● Texte du document:
Je suis triste de voir deux peuples voisins se déchirer. L'ambassadeur a bien montré la complexité du Caucase et, comme au Proche-Orient, il faut y avancer avec des idées simples. Le général de Gaulle est revenu de Bakou avec l'idée d'instituer le droit de vote des femmes car l'Azerbaïdjan avait été le premier État à le faire, dès 1917. De plus, si nous avons gagné la Seconde Guerre mondiale, c'est notamment parce que l'armée allemande a été arrêtée dans le Caucase grâce aux résistants azerbaïdjanais, dont 300 000 ont perdu la vie. En 1992, l'Arménie a envahi le Haut-Karabagh, 280 000 Azerbaïdjanais ont été expulsés d'Arménie et 800 000 du Haut-Karabagh et des sept provinces occupées, soit environ 1 million de personnes déplacées ayant trouvé refuge en Azerbaïdjan. Aujourd'hui, il n'y a pas d'Azerbaïdjanais en Arménie, alors que 40 000 Arméniens vivent en paix en Azerbaïdjan, qui est l'un des États les plus laïcs qui soient. Dans ce pays de confession musulmane, on n'entend pas le muezzin des mosquées, les cloches des églises sonnent le dimanche, et le pape Jean-Paul II a inauguré une cathédrale. Une ville juive se trouve également dans le pays depuis plus de 2000 ans.
Il y a quelques jours, le président Macron a dit devant des donateurs arméniens que le Haut-Karabagh et les sept régions occupées étaient des territoires azerbaïdjanais, propos repris et précisés par notre ministre des affaires étrangères lors d'une interview.
Par ailleurs, en 1993, lorsque le groupe de Minsk a été formé, quatre résolutions ont été adoptées qui donnaient l'injonction à l'Arménie de quitter le Haut-Karabagh et les régions occupées. Nous sommes aujourd'hui dans l'émotion, et la diaspora arménienne présente en France est très importante. J'ai beaucoup de respect pour les Arméniens, j'ai voté pour la reconnaissance du génocide arménien, mais je trouve que l'on va trop loin. Après cette guerre, ces quatre résolutions sont finalement appliquées, et un accord de paix est en train d'être élaboré, qui n'humilie pas l'Arménie et dans le cadre duquel l'Azerbaïdjan lui fait des propositions économiques.

● Consigne: Poursuivez le texte ci-dessus sur le conflit entre l'Arménie et l'Azerbaïdjan en reprenant juste après sa dernière phrase.

● Données présentées:
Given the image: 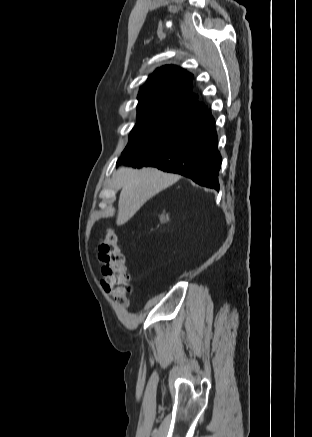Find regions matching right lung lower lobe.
I'll return each mask as SVG.
<instances>
[{"mask_svg": "<svg viewBox=\"0 0 312 437\" xmlns=\"http://www.w3.org/2000/svg\"><path fill=\"white\" fill-rule=\"evenodd\" d=\"M133 167L152 166L178 173L195 183L218 190L221 156L215 121L207 110L185 131L155 147L127 153L119 159Z\"/></svg>", "mask_w": 312, "mask_h": 437, "instance_id": "obj_1", "label": "right lung lower lobe"}]
</instances>
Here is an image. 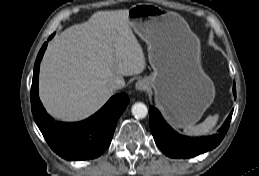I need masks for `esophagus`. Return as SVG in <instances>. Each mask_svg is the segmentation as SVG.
Masks as SVG:
<instances>
[{"instance_id": "esophagus-1", "label": "esophagus", "mask_w": 259, "mask_h": 176, "mask_svg": "<svg viewBox=\"0 0 259 176\" xmlns=\"http://www.w3.org/2000/svg\"><path fill=\"white\" fill-rule=\"evenodd\" d=\"M135 88L139 91H145L148 88V83L145 80H139L136 82Z\"/></svg>"}]
</instances>
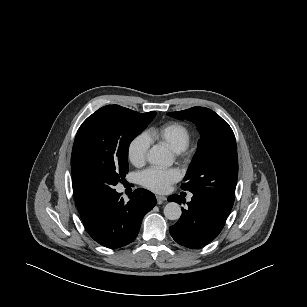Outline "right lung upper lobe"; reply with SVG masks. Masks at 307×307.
Listing matches in <instances>:
<instances>
[{
	"instance_id": "right-lung-upper-lobe-1",
	"label": "right lung upper lobe",
	"mask_w": 307,
	"mask_h": 307,
	"mask_svg": "<svg viewBox=\"0 0 307 307\" xmlns=\"http://www.w3.org/2000/svg\"><path fill=\"white\" fill-rule=\"evenodd\" d=\"M75 201H76V205H77L81 218L84 217L87 214V212L96 204V203L95 204H83L76 199Z\"/></svg>"
}]
</instances>
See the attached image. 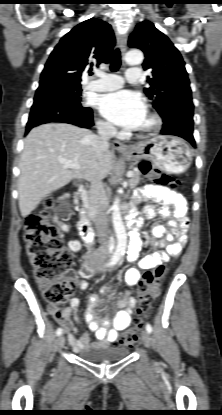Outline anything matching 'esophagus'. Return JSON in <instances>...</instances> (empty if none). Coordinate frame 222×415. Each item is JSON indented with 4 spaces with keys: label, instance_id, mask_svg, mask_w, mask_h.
<instances>
[{
    "label": "esophagus",
    "instance_id": "1",
    "mask_svg": "<svg viewBox=\"0 0 222 415\" xmlns=\"http://www.w3.org/2000/svg\"><path fill=\"white\" fill-rule=\"evenodd\" d=\"M117 38H118V43H119V46H120V49H121L122 57L124 58L126 50H127V38H126L125 35H118ZM112 144H113V147L118 149V150H124L125 151V150L129 149L127 145H125L122 142L117 141V140L113 141Z\"/></svg>",
    "mask_w": 222,
    "mask_h": 415
}]
</instances>
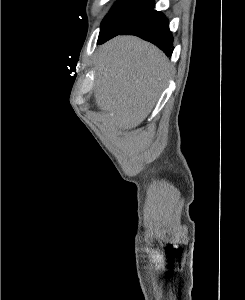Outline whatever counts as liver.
I'll return each instance as SVG.
<instances>
[{
    "instance_id": "liver-1",
    "label": "liver",
    "mask_w": 245,
    "mask_h": 300,
    "mask_svg": "<svg viewBox=\"0 0 245 300\" xmlns=\"http://www.w3.org/2000/svg\"><path fill=\"white\" fill-rule=\"evenodd\" d=\"M167 57L138 37L117 36L101 47L95 100L112 130L140 125L153 109L169 76Z\"/></svg>"
}]
</instances>
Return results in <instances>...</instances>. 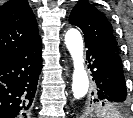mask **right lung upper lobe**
<instances>
[{
  "mask_svg": "<svg viewBox=\"0 0 133 118\" xmlns=\"http://www.w3.org/2000/svg\"><path fill=\"white\" fill-rule=\"evenodd\" d=\"M41 41L27 0H9L0 7V61Z\"/></svg>",
  "mask_w": 133,
  "mask_h": 118,
  "instance_id": "right-lung-upper-lobe-1",
  "label": "right lung upper lobe"
}]
</instances>
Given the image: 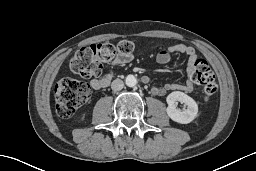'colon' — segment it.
Listing matches in <instances>:
<instances>
[{"instance_id":"obj_1","label":"colon","mask_w":256,"mask_h":171,"mask_svg":"<svg viewBox=\"0 0 256 171\" xmlns=\"http://www.w3.org/2000/svg\"><path fill=\"white\" fill-rule=\"evenodd\" d=\"M134 49L132 42L124 40L116 44L104 43L79 49L70 60V69L83 77L100 75L103 63L113 61L118 55H129ZM192 81L203 90L208 101L217 91L215 74L202 59H198L191 73ZM56 109L60 116L70 117L90 97V87L71 77L62 78L55 87Z\"/></svg>"}]
</instances>
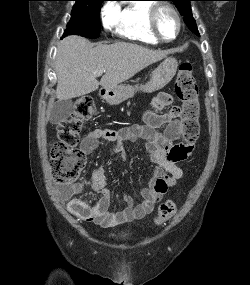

● Résultat:
Je rappelle que, il y a quelques années, l'Azerbaïdjan avait proposé à l'Arménie de faire passer un gazoduc sur son territoire, ce qu'Erevan avait refusé. L'été dernier, les Arméniens ont bombardé une ville située à plus de 100 kilomètres de la zone de conflit pour essayer de toucher les infrastructures gazières de l'Azerbaïdjan. Leur missile est tombé sur une maison arménienne. Il me semble que cette résolution met de l'huile sur le feu alors qu'un accord de paix est en train d'être élaboré. Je ne suis ni d'un côté ni de l'autre, mais je sais que deux endroits au monde sont particulièrement fragiles : le Caucase et le Moyen-Orient.
Enfin, la Turquie étend ses intérêts en Méditerranée, a commis le génocide arménien, maltraite le peuple kurde, et j'ai l'impression que nous faisons ici de l'Azerbaïdjan un bouc émissaire, ce qui ne me semble pas très juste.
M. Rachid Temal. - Quelles sont les relations que votre pays entretient avec la Turquie, notamment en termes de coopération militaire ? Plus particulièrement et dans le cas qui nous intéresse, la Turquie a-t-elle soutenu militairement les opérations menées par votre pays ? Confirmez-vous la présence de militaires et paramilitaires turcs, ainsi que de mercenaires de de djihadistes syriens ? En outre, votre pays accepterait-il de coopérer à une éventuelle enquête internationale sur les crimes de guerre commis au Haut-Karabagh ? Par ailleurs, quelle est votre position quant au retour des populations arméniennes ayant quitté le Haut-Karabagh à la suite de l'offensive menée par votre pays ? Enfin, quelles sont les étapes à venir après le cessez-le-feu et l'accord du 10 novembre dernier ?
M. Olivier Cigolotti. - Vous avez effleuré la question de la participation de la France au groupe de Minsk. Aujourd'hui, en Azerbaïdjan, un certain nombre de personnalités politiques, dont des députés, remettent en cause le rôle joué au sein du groupe par la France. Je cite ici les propos tenus : « La France n'a aucun lien avec la région et a profité à une certaine période de la faiblesse de l'Azerbaïdjan pour prendre part en tant que coprésidente au groupe de Minsk. À la France nous préférons la Turquie, qui a des frontières avec l'Arménie et l'Azerbaïdjan, et qui possède un grand potentiel et les moyens nécessaires pour assurer la sécurité de la région. Nous souhaitons que la Turquie devienne coprésidente du groupe de Minsk car la Turquie est un pays stable et prospère. Quant à la France, elle ne fait qu'attiser les tensions. »
Quelle est la position de votre gouvernement sur ces propos quelque peu diffamatoires ? Comme l'a rappelé notre ministre des affaires étrangères, notre coprésidence nous impose impartialité et neutralité, mais reconnaissez qu'il y a de quoi être choqué par les propos que je viens de rapporter.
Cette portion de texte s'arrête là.